_Data to use_:
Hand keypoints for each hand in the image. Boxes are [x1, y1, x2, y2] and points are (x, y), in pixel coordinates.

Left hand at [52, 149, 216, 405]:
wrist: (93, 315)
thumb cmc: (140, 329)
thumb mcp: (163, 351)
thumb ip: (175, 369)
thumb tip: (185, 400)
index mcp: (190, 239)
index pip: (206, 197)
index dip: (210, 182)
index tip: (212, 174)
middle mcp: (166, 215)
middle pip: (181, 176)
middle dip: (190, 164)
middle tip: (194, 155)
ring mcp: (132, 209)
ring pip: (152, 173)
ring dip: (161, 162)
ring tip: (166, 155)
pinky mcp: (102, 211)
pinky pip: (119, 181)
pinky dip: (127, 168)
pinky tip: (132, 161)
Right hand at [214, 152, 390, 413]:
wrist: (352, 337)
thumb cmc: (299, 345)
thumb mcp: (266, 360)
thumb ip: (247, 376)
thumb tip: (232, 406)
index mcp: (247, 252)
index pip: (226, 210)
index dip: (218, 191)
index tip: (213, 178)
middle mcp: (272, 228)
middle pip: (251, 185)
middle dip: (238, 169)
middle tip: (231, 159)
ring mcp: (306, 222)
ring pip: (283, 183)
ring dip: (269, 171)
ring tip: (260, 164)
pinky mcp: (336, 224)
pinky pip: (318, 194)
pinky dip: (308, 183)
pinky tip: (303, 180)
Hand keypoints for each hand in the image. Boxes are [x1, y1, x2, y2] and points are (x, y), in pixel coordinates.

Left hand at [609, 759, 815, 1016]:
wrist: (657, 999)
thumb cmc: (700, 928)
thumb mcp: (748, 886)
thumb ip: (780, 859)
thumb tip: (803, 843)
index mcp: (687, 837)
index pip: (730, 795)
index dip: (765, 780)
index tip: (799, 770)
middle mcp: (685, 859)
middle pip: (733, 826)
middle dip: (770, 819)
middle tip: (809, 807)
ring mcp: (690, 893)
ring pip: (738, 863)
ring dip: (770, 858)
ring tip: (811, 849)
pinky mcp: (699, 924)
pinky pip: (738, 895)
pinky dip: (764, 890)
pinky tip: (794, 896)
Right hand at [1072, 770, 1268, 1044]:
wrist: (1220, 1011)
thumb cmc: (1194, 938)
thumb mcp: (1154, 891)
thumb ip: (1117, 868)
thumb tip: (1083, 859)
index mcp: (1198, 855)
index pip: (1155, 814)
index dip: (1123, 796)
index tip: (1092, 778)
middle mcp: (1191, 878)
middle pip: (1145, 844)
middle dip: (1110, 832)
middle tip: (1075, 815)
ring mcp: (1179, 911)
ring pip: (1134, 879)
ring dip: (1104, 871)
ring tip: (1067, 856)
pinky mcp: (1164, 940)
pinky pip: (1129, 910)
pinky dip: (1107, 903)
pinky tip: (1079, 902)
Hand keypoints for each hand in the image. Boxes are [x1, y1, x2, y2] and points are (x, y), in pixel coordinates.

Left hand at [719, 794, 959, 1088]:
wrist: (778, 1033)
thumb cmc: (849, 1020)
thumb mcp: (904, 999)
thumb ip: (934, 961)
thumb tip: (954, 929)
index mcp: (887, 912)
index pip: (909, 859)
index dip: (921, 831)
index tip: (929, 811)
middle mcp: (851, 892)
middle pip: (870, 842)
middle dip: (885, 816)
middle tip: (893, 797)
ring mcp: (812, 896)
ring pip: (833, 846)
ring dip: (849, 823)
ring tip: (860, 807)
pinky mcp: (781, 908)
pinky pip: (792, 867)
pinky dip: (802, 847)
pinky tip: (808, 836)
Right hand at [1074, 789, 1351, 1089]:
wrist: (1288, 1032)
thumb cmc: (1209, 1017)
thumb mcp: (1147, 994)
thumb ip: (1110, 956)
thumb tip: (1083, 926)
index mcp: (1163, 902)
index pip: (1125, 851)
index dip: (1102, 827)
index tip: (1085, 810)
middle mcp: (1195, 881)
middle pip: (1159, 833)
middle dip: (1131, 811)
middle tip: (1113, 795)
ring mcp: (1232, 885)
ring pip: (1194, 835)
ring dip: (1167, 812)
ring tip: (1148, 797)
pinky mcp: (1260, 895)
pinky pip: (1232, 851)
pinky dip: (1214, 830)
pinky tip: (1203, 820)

_Problem description_:
Copy each line of the listing in which the word "Left" can be found.

_Solution to this task_:
Left hand at [52, 149, 216, 405]:
Left hand at [609, 759, 815, 1016]:
Left hand at [719, 794, 959, 1088]:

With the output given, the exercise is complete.